Copy the listing below word for word, from its start through the line that contains "11: (229, 244)".

## GIVEN INFORMATION
========================================

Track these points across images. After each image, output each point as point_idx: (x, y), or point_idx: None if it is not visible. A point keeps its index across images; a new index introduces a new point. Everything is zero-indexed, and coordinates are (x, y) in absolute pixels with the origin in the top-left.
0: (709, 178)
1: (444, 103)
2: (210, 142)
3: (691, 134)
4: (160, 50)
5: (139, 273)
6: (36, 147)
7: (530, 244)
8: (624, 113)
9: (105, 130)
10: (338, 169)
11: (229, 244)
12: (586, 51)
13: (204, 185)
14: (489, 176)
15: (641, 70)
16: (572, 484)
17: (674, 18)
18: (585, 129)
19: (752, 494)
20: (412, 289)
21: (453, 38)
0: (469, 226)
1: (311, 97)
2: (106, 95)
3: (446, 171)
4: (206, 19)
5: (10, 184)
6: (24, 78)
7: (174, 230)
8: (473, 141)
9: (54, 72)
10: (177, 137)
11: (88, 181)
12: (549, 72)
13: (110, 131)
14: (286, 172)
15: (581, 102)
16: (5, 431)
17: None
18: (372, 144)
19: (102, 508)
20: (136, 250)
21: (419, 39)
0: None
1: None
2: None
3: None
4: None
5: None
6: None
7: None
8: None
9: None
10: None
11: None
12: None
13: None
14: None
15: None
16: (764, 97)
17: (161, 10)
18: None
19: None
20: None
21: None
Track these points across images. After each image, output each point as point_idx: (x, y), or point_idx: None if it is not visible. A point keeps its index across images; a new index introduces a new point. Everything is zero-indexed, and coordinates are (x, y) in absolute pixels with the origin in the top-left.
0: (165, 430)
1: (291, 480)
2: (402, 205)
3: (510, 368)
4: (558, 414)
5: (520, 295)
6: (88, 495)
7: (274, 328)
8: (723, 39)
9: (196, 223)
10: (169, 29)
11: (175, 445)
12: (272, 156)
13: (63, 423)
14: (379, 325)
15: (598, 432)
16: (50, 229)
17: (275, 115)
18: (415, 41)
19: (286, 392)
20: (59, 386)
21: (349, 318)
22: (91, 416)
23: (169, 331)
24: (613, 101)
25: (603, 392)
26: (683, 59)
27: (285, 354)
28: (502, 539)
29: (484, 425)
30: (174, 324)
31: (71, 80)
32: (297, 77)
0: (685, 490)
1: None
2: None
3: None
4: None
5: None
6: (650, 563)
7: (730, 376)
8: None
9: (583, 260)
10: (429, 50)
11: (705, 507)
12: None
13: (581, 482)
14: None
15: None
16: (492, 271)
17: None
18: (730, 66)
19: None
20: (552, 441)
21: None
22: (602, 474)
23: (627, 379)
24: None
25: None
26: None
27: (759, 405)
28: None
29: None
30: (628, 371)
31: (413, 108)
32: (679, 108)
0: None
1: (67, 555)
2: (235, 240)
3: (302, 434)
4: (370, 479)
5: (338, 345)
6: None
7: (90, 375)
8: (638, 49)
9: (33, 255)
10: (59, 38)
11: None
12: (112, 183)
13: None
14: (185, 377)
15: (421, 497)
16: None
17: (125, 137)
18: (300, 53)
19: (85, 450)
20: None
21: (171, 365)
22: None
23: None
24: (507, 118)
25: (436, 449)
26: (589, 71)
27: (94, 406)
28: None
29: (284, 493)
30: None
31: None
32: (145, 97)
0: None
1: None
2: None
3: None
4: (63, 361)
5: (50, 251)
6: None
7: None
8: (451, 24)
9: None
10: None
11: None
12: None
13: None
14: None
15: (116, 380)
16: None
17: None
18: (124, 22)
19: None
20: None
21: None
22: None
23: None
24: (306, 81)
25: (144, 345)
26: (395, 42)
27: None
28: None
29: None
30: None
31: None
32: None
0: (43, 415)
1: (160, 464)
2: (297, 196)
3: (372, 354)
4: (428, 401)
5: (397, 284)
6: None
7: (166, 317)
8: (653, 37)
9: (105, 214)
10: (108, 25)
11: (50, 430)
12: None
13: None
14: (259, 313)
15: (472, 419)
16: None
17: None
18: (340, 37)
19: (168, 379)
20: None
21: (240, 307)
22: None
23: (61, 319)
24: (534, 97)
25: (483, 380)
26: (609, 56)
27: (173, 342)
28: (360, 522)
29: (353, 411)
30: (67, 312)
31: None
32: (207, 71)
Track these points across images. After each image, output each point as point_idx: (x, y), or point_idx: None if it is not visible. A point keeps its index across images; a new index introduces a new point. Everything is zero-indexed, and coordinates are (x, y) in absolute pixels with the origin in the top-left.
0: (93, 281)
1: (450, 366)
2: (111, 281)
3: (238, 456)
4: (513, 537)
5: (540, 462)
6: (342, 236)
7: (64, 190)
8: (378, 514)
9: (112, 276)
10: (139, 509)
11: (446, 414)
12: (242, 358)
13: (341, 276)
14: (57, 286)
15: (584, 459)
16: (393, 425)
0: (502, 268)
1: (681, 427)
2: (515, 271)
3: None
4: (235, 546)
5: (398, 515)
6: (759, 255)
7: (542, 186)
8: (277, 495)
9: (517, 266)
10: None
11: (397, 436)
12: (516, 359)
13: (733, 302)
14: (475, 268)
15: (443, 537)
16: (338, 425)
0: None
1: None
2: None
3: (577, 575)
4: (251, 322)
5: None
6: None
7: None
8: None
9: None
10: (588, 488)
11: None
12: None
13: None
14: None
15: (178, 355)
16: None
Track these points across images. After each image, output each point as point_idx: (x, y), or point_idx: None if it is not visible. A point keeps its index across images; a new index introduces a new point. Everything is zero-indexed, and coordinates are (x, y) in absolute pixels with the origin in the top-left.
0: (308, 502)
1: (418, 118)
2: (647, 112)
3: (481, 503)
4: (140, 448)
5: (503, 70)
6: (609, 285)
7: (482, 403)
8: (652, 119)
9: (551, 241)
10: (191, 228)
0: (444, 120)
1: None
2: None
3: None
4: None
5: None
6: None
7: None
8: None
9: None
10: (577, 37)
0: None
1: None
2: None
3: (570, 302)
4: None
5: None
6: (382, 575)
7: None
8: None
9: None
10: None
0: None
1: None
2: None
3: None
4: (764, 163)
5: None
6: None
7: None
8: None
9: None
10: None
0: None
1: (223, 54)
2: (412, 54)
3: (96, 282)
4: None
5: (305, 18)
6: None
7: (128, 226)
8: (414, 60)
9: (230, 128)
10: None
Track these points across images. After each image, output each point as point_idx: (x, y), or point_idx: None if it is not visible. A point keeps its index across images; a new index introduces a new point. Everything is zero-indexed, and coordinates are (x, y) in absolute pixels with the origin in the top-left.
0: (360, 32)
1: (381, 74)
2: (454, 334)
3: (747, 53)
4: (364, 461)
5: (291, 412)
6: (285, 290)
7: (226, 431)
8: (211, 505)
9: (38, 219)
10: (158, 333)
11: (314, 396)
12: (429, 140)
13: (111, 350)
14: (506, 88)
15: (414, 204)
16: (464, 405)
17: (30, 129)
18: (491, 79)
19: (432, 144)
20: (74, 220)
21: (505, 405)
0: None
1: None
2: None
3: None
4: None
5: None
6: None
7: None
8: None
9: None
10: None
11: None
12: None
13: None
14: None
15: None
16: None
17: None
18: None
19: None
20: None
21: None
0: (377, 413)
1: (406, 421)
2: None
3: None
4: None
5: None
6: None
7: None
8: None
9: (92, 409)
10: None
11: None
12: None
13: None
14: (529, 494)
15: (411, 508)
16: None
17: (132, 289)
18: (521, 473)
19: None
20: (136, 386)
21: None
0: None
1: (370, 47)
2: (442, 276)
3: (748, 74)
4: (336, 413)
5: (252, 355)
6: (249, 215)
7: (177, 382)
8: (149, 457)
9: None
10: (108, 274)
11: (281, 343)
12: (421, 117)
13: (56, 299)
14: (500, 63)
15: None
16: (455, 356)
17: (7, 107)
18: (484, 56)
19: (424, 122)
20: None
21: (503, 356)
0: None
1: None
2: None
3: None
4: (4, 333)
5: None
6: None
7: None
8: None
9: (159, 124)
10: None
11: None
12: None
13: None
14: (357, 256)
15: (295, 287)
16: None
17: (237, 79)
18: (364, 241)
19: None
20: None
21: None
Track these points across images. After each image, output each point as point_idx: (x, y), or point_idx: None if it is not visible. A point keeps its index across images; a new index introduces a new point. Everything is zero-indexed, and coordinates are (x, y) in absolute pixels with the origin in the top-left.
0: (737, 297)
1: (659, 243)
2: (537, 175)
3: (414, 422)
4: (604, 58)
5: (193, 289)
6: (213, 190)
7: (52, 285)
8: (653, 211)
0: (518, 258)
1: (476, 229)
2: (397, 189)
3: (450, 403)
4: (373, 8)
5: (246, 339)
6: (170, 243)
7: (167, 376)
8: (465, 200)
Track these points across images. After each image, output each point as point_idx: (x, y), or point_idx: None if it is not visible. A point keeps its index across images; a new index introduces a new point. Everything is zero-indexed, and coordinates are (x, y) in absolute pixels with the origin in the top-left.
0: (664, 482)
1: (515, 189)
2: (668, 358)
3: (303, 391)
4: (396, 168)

========================================

## SOLUTION TO THE EXERCISE
Track these points across images. After each image, output each point as point_idx: (x, y), or point_idx: None if it is not visible. A point keeps its index across images; a new index introduces a new point. Everything is zero-indexed, and coordinates are (x, y) in absolute pixels with the origin in the top-left.
0: (709, 178)
1: (444, 103)
2: (210, 142)
3: (691, 134)
4: (160, 50)
5: (139, 273)
6: (36, 147)
7: (530, 244)
8: (624, 113)
9: (105, 130)
10: (338, 169)
11: (229, 244)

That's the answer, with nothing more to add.